Director Michael Anderson explained that he accepted the opportunity to direct The Sea Wolf immediately after it was offered to him. He said that "in a day when special effects seem to overshadow all of filmmaking, the richness and depth of character and visual excitement of this project is a great joy to undertake. And the fact that we shot everything but a half-day at sea is great for the actors and crew, which is great for the film and its audience."

On a sound stage in a Vancouver port, designer Trevor Williams built five below decks cabins and a water tank, that were engineered on rollers to give the effect of the "sway of the sea."

Christopher Reeve said he chose the film for two reasons. The first one is that the script captured very well "the allegorical battle between Van Weyden and Larsen, which reflects the enlightenment and darkness of men". The second one was that he thought that Vancouver, the filming location, was a great place to be with his family.

Reeve said he chose not to look at previous adaptions of the book, finding it more rewarding to base his interpretation on the current script rather than on previous performances. He said he played Van Weyden "not as a dandy but as a snob who is decent at heart; who goes through a humanizing process to survive, and whose primitive instinct is brought to the fore. I played each scene as if he were accepting his plight as a positive learning experience. That attitude became the litmus test for the character."

Reeve said that Bronson was daunted by the amount of dialogue he had and explained "he's used to playing characters who don't talk much. He came to the set with every move already worked out—not a lot of flexibility. Frankly, I tried to be invisible around him as much as possible. I wanted to be part of the solution and not part of the problem. I took the attitude that I was a reactor cast adrift in the new world. A fish out of water with no controls of the events."

==Reception==
Ray Loynd of the Los Angeles Times "the production rivals the classic Edward G. Robinson remake (Warner Bros., 1942), generally cited as the strongest of all six prior "Sea Wolf" movies (including three silents). ... Bronson, playing what's probably his first thinking man's heavy, seems right at home as the power-maddened Wolf Larsen butting heads and spouting lines from Milton ("It's better to reign in hell than to serve in heaven"). But it's Reeve's character, compelled to claw his way out of the galley as the spat-upon cabin boy, who does all the changing in this sea-tossed crucible of fire."

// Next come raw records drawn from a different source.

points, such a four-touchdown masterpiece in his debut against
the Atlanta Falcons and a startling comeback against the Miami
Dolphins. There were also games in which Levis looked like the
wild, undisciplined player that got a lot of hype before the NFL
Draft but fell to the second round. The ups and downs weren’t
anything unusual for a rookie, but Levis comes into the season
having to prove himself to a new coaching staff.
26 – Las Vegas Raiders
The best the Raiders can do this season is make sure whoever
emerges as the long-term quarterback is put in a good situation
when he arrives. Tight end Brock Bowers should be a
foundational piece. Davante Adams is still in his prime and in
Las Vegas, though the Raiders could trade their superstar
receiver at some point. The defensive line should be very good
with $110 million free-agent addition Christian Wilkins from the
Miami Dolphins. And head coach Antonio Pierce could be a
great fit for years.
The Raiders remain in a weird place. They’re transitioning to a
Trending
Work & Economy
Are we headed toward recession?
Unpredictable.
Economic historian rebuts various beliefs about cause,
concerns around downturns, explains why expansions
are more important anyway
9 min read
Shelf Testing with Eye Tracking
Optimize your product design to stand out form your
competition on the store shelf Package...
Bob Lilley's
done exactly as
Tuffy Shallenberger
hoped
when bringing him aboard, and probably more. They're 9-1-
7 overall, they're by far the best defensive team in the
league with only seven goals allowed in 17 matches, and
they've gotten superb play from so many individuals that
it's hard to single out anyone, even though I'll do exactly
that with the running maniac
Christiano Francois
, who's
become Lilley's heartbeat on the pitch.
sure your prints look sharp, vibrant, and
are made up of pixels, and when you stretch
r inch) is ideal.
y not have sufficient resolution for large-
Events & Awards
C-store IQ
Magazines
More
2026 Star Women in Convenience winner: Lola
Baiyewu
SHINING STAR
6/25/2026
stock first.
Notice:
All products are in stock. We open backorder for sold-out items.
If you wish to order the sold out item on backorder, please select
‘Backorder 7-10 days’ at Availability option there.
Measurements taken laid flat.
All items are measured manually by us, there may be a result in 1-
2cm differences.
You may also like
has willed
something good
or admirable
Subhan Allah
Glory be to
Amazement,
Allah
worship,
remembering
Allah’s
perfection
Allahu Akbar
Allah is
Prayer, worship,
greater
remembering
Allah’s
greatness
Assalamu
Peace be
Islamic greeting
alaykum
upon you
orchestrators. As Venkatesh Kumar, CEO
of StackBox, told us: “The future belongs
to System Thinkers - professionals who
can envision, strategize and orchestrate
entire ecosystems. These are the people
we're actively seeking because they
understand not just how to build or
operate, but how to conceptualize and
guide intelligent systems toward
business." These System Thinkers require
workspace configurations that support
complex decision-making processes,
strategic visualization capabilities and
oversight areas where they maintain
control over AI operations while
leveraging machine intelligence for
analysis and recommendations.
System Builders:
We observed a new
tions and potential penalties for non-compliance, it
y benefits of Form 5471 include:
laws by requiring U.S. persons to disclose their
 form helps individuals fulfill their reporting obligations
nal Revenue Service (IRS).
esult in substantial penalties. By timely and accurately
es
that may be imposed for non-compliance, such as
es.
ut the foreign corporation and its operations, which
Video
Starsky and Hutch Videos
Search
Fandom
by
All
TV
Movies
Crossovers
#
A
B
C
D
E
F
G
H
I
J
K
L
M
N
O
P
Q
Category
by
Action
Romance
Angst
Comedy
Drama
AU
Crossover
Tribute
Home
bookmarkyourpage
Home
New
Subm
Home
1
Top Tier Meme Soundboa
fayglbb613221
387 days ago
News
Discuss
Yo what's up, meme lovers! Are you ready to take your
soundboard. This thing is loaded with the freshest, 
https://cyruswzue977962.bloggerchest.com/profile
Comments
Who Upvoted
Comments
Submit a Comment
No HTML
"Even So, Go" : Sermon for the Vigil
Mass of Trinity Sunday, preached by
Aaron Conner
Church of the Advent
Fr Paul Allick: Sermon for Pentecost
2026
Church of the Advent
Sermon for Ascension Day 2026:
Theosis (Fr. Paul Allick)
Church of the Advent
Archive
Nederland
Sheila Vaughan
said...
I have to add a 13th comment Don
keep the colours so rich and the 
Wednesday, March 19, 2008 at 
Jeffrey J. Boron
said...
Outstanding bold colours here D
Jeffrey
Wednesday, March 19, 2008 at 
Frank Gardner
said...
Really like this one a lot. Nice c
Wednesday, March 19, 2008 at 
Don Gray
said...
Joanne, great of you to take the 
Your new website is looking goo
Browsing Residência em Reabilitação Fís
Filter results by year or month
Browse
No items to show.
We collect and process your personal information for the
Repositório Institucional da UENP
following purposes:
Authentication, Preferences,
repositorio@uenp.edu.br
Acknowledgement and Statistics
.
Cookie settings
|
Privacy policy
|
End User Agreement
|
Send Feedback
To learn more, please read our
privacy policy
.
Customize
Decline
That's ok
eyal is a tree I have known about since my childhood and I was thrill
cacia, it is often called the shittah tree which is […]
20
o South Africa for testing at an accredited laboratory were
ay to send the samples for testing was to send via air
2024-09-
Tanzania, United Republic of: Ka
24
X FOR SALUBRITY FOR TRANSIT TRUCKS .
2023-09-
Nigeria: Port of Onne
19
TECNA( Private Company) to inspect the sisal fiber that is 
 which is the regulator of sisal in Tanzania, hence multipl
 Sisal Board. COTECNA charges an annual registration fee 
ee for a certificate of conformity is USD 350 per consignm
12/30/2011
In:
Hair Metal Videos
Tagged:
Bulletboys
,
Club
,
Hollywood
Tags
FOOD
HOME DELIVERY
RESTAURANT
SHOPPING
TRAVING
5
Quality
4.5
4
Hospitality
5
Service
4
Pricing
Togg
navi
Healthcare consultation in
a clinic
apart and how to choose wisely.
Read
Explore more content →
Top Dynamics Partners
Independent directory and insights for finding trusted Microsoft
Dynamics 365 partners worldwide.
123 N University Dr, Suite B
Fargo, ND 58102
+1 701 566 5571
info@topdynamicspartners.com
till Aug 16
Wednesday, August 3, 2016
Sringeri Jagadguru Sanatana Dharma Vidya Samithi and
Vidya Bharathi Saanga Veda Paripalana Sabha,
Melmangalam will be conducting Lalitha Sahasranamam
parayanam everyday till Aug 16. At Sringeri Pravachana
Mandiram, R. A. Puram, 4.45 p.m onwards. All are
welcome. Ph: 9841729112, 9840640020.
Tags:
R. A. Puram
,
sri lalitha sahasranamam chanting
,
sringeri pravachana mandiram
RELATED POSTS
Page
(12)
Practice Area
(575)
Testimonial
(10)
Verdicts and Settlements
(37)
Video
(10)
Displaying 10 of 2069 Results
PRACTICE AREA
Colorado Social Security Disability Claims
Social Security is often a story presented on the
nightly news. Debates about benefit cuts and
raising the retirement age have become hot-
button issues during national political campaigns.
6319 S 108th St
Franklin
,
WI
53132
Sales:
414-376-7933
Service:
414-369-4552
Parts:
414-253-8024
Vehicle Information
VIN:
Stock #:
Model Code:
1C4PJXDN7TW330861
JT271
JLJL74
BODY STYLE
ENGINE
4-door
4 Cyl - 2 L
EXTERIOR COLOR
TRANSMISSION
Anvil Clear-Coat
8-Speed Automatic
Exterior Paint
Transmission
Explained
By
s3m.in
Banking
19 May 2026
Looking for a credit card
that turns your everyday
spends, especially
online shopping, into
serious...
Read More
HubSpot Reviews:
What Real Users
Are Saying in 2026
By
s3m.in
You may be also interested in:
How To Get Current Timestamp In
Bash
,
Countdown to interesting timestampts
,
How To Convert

Mark Dawidziak, in his review published in the Calgary Herald, said that he found the acting of leads flat. Also that the film was corny but entertaining.

Tony Scott of Variety did not like it saying that it is a "barnacled story suffers from miscasting, loose direction and archaic dialogue; the meller founders." However he praised the cinematography, the score, the editing, the effects, the set, and costume design.

Dave Jewett of The Columbian thought that Bronson did a good job acting but that it was difficult to watch Reeve play a weak character due to the fact his most well known role is Superman. He also explained that the high sea scenery serves the film well.

Ron Miller in his Richmond Times-Dispatch review said it was interesting to watch Reeve and Bronson break out of their usual typecast. He explained he found them to be good as well as the rest of the cast. Furthermore, he liked the photography.

Tom Jicha of the Sun Sentinel praised the actors, especially Bronson, and said that it "is a riveting tale that draws you into both its narrative and setting."

== Accolades ==
Composer Charles Bernstein was nominated for Outstanding Music Composition for a Miniseries, Movie, or a Special at the 45th Primetime Emmy Awards.